The key component in live music, therefore, is potentiality. If this is the case, then live music in some sense has the being of Dasein, since Dasein understands its own Being as bound up in its potentiality. However, this is not to say that live music has the same kind of Being as Dasein, but simply that the two share similar structures.

But even this claim needs to be cashed out phenomenologically. Dasein discloses its Being to itself through understanding, which entails being “thrown” into a “mood”. To say that Dasein is attuned to this mood is not the same as saying that Dasein accurately perceives with his senses; it is rather to say that Dasein has an intuitive grasp of his environment and its context. Thus, to grasp the mood of live music is not simply listening to the faithful reproduction of sound, for one can do this at home on a good stereo, but no one would mistake a stereo for being there.

Indeed, “being there” is not simply a colloquial expression–it describes the ontological structure of Dasein’s grasping something: in this case live music. Experienced live show-goers know that there are more to live music than simply the performing of songs: the experienced live show-goer will know to pay attention to visual cues from both performers and audience, detect subtle changes in dynamics, and know when the lows and highs occur, etc. This is not to say that the true grasp of “mood” must necessarily be non-thematic or unconscious; instead, what this is saying is that being truly attuned to the mood entails more than just thematic understanding of music.

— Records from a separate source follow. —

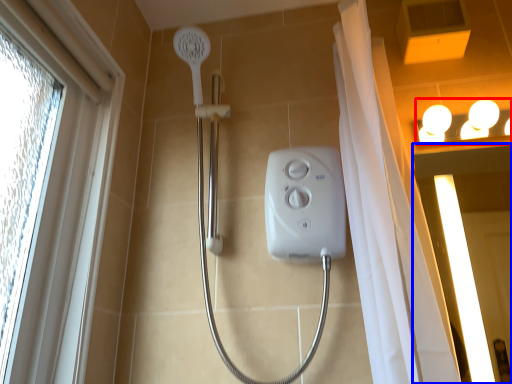
Question: Which object is closer to the camera taking this photo, light fixture (highlighted by a red box) or screen door (highlighted by a blue box)?

Choices:
 (A) light fixture
 (B) screen door

Answer: (B)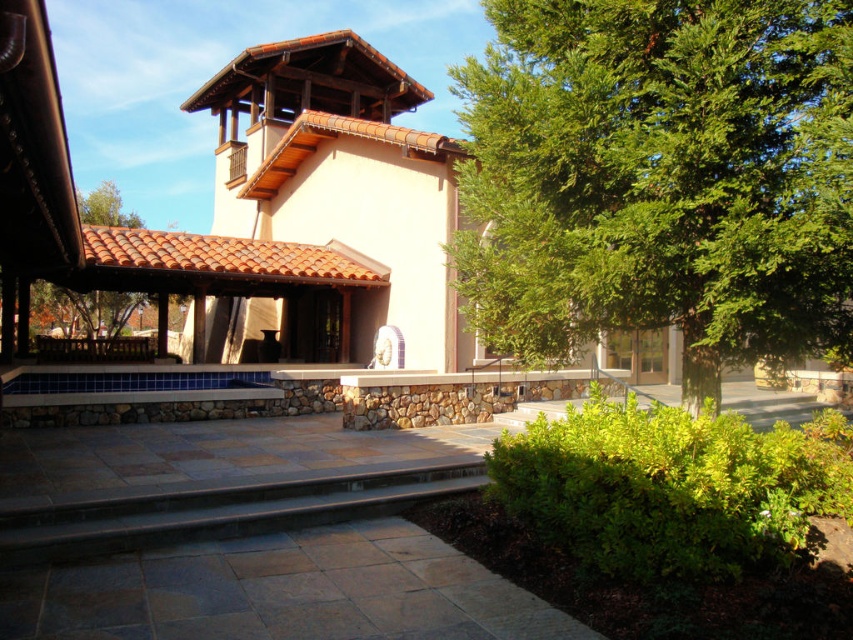
You are standing at the bottom of the dark gray stone stairs at lower center and want to reach the green leafy tree at center. Which direction should you move in to get closer to the tree?

The green leafy tree at center is located above the dark gray stone stairs at lower center, so you should move upward to get closer to the tree.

If one is truly attuned to the live music, then one enjoys the music that much more, and collectively too with other members of the audience, since they are also attuned to the music. Anyone who has been to shows will know what I’m talking about. And once again Ratliff seems to get this basic phenomenon right when he says that:

“You’re looking for clues as well as listening for them, feeling your way through it just like the musicians are. When something truly clicks, you’re in ecstasy.”

In fact, Ratliff explicitly draws the contrast between knowing the music and understanding the music. Knowing, as a mode of disclosure, is grounded on the “pure beholding” that comes with the present-at-hand; understanding, on the other hand, discloses not through beholding but through the grasp of mood. Ratliff puts the contrast in the following way:

“Whereas with records, I can really know it, by listening over and over, but the terms somehow don’t feel right.”

Of course he doesn’t use Heidegger’s language, but I think he has a pretty intuitive grasp of Heideggeran concepts.

There are two reasons why I decided to write a blog about this in this kind of way. First, I am doing a “dry run”, so to speak, for my next Heidegger paper, and it is a somewhat useful exercise for me to think about an issue in explicitly Heideggerian terms. Second, I find this Heideggerian account of live music plausible and persuasive, since it matches how I have experienced all the live music that I have heard.

The ironic thing is that while I was writing this blog, I was listening to a bootleg copy of a Hank Mobley show that he played at the Birdland club, named after Charlie Parker, aka “The Bird.” The show has a great lineup with Hank Mobley, Billy Roots, Curtis Fuler, and Lee Morgan. And all as I was writing, I kept thinking that although whoever taped the show did a really good job in terms of capturing the sound, it is nowhere even close to seeing those guys play live.

And a Heideggerian account of live music might be a pretty good account of the gap between simply hearing recorded music (even of live shows) and actually Being There.